Wciąż trwa dogaszanie pożaru suszarni kukurydzy pod Grodkowem. Wewnątrz znajdowało się prawie 90 ton ziarna
6 zastępów straży pożarnej nadal dogasza pożar suszarni kukurydzy, który wybuchł wczoraj (18.11) rano w Nowej Wsi Małej. Ogień objął konstrukcję, we wnętrzu której znajdowało się prawie 90 ton ziarna.
- Widzimy dym, nie widzimy ognia. Czasami znalezienie źródła ognia jest problematyczne, tak było w tym przypadku. Zaczęliśmy od początku, czyli zabezpieczenia miejsca zdarzenia, podania dwóch prądów wody w natarciu na konstrukcję budynku, jeden prąd wody w obronie na sąsiedni silos. Sprawiliśmy podnośnik i drabinę w celu dotarcia do klap. Równolegle wykonywaliśmy otwory w poszyciu, w celu schłodzenia konstrukcji - tłumaczy
Jednocześnie, przy pomocy kamer termowizyjnych, cały czas monitorowana jest temperatura obiektu, w którym wybuchł pożar, jak i konstrukcji znajdujących się w jego sąsiedztwie. W chwili zauważenia ognia na terenie zakładu przebywało 4 pracowników, żaden z nich nie ucierpiał. Osoby te natychmiast odcięły dopływ gazu i energii elektrycznej, dzięki czemu udało się zapobiec dalszemu rozprzestrzenianiu ognia.
Właściciel obiektu wskazuje, że szacowanie strat rozpocznie się po zakończeniu akcji gaśniczej.

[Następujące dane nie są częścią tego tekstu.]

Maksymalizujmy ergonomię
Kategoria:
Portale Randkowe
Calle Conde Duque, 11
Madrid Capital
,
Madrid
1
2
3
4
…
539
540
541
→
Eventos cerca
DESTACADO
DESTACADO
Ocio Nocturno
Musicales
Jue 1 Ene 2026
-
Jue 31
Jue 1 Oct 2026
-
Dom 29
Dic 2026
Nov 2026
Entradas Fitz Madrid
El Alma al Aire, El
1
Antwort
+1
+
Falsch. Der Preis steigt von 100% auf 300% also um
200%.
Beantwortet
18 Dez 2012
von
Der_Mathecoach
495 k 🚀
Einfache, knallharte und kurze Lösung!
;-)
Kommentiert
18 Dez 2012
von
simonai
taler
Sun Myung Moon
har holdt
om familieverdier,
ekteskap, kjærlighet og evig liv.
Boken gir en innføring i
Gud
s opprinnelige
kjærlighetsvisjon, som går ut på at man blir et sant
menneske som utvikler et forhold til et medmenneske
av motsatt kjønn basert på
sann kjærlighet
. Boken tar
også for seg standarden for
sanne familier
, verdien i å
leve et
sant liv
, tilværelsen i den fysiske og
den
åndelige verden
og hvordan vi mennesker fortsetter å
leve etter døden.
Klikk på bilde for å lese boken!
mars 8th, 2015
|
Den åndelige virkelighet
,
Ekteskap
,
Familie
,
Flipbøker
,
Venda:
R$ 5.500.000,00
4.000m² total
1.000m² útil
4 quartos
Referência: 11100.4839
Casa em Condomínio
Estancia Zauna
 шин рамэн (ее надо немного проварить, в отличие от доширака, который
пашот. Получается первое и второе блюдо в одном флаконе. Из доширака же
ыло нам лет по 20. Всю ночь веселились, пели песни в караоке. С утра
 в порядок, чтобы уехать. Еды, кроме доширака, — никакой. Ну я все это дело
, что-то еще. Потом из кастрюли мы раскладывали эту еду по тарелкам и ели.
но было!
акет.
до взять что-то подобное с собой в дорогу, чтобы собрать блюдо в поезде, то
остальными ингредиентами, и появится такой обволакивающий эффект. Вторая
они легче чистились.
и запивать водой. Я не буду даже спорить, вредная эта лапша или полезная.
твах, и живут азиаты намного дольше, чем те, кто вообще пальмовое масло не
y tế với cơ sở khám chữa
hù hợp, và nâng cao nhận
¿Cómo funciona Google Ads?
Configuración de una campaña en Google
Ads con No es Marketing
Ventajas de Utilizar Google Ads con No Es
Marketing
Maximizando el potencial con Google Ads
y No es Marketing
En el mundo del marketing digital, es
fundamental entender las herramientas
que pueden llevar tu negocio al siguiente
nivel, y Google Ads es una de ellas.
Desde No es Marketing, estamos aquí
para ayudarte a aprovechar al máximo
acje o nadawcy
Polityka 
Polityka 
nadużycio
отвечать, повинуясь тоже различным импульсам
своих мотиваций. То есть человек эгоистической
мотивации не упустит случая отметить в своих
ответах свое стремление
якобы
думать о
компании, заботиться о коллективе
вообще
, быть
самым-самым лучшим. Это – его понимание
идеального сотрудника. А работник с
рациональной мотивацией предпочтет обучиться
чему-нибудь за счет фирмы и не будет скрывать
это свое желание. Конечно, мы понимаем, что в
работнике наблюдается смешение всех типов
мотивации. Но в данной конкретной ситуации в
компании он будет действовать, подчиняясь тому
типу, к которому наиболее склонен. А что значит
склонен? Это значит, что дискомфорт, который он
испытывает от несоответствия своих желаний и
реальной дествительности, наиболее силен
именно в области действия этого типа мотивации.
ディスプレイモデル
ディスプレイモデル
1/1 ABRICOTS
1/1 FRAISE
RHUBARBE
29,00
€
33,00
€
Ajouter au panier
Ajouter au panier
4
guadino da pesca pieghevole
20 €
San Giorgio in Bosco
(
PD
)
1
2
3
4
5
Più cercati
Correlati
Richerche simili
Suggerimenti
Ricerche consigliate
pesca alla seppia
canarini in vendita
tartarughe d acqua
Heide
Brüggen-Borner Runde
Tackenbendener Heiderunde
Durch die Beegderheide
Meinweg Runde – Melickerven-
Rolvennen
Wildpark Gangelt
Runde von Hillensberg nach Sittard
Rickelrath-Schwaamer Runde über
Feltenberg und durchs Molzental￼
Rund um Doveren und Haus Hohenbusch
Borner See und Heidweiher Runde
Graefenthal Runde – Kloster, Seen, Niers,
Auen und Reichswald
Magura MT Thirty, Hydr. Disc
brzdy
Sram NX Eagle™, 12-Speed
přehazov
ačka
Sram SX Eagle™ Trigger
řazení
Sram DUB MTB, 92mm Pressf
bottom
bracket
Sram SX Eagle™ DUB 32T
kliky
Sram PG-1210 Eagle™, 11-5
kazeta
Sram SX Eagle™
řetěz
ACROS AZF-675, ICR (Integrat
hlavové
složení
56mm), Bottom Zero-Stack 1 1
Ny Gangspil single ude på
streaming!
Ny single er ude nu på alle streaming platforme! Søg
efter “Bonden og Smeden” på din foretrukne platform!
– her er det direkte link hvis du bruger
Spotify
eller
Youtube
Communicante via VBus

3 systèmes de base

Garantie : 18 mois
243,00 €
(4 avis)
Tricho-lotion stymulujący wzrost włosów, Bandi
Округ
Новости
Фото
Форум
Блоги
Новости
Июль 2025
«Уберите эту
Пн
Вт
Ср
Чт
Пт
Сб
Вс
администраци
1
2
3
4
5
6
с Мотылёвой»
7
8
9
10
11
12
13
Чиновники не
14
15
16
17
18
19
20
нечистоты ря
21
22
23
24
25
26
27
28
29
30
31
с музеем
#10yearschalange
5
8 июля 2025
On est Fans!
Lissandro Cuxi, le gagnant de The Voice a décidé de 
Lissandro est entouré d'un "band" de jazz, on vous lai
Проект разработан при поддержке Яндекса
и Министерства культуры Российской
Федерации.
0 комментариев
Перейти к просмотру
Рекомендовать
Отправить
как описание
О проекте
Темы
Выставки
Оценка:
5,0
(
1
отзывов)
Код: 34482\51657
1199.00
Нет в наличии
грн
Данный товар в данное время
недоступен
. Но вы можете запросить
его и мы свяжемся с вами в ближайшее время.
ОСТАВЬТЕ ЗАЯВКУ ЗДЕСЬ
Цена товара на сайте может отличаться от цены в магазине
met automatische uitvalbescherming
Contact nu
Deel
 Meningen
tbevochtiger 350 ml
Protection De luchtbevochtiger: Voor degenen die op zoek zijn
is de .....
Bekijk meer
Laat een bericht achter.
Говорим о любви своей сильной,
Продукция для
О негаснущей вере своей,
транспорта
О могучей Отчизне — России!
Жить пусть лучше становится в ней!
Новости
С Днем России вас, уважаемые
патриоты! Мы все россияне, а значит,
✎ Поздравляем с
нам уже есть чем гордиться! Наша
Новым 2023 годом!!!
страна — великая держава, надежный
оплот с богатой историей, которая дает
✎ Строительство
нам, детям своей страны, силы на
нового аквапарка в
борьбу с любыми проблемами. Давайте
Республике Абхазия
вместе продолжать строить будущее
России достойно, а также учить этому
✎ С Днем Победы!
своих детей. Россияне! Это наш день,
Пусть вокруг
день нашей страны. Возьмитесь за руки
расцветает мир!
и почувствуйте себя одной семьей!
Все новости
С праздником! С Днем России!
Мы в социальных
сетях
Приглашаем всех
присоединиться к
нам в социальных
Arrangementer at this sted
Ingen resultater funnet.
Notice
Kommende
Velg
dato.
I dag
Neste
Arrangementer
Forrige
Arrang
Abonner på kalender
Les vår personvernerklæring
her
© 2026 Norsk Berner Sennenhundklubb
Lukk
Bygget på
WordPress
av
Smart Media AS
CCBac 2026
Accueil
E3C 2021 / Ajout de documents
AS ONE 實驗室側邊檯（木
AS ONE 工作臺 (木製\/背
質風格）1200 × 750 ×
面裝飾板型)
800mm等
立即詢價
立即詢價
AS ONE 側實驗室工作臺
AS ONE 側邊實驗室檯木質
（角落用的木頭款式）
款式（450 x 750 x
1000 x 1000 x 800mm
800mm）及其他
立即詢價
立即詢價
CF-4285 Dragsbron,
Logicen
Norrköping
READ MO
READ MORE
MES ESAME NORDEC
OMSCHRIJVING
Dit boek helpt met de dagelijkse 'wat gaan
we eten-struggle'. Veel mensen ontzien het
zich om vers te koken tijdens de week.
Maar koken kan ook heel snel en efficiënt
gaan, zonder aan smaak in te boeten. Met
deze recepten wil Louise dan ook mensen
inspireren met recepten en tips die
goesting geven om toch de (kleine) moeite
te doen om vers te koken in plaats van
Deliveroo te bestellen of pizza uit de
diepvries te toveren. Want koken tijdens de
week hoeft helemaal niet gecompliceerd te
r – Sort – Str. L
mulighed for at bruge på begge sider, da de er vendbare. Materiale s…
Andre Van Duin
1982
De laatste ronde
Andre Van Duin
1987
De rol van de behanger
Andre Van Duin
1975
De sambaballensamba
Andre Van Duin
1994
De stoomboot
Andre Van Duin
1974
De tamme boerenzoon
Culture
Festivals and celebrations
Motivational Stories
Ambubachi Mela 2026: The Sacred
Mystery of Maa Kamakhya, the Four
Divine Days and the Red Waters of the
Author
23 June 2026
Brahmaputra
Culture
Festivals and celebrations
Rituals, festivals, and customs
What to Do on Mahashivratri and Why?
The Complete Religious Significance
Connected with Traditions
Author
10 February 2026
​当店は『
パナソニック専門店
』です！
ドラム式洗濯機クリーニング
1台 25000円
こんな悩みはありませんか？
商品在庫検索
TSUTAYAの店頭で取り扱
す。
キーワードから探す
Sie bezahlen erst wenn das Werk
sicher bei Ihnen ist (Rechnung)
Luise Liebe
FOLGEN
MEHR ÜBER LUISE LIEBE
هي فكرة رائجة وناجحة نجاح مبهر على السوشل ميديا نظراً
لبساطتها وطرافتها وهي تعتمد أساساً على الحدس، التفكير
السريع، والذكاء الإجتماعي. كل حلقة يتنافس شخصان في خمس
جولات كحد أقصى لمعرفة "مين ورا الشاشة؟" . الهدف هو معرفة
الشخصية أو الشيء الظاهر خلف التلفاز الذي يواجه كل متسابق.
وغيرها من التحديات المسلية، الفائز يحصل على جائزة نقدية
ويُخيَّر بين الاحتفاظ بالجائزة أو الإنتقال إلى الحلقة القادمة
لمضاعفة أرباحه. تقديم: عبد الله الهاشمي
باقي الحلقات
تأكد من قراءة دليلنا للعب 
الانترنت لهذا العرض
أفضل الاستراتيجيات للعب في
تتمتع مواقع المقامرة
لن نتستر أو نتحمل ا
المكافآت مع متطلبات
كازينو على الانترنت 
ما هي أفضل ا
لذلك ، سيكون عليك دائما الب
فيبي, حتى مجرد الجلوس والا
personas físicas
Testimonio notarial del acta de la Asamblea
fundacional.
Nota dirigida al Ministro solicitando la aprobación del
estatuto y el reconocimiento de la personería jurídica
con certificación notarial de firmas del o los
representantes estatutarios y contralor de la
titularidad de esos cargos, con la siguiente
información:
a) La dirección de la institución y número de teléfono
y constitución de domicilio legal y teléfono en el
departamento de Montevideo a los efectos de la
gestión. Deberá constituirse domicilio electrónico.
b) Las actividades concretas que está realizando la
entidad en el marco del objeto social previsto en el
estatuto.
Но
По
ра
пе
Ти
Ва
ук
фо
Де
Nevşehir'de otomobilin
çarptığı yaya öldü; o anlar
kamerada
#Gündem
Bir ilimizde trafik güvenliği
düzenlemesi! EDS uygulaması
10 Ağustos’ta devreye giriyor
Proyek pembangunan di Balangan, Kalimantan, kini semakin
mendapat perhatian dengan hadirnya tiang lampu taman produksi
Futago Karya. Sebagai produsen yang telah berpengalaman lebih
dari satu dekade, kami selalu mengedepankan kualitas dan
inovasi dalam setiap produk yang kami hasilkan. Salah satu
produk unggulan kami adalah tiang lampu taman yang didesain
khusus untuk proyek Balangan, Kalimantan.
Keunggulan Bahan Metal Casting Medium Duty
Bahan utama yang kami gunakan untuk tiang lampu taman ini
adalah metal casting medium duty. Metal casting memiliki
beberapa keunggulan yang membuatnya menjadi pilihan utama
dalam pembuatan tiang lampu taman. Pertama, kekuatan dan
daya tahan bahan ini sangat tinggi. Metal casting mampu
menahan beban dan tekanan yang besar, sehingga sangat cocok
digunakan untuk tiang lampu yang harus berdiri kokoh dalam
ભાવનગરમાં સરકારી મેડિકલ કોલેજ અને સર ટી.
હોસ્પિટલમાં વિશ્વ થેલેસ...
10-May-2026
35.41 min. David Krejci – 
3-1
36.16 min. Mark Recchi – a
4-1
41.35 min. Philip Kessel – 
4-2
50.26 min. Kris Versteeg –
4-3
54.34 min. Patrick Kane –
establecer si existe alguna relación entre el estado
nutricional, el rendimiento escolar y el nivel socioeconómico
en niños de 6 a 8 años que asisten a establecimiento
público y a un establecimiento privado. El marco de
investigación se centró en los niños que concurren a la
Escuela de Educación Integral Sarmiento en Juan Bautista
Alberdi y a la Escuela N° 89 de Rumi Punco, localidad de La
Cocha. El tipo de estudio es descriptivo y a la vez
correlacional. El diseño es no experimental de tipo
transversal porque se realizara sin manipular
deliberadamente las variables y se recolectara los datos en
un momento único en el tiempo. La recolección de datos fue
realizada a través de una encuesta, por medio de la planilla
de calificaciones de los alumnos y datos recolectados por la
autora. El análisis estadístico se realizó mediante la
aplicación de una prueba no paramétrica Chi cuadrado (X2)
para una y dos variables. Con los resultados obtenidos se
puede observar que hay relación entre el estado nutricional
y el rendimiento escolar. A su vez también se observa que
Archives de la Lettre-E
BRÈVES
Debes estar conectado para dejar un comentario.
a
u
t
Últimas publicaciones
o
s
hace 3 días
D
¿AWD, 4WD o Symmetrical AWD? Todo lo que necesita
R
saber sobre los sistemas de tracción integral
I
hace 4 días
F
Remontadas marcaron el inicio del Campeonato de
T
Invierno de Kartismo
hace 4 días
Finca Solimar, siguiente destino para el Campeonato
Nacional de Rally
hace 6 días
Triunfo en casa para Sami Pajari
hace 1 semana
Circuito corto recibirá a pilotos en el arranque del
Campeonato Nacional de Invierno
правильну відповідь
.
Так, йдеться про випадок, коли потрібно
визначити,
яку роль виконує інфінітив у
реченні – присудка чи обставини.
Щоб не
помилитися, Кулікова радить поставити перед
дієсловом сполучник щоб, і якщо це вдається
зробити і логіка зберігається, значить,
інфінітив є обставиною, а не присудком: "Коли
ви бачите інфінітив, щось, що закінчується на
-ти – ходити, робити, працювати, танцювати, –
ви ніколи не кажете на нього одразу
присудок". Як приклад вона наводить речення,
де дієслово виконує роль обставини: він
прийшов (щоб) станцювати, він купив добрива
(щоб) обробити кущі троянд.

Wówczas też najprawdopodobniej konstrukcja zostanie rozebrana. Firma zapewnia, że obiekt jest ubezpieczony od tego typu zdarzeń, a kontrahenci, czy rolnicy nie odczują jego skutków.
Dodajmy, że w tej chwili nie da się wskazać, jak długo jeszcze potrwa akcja.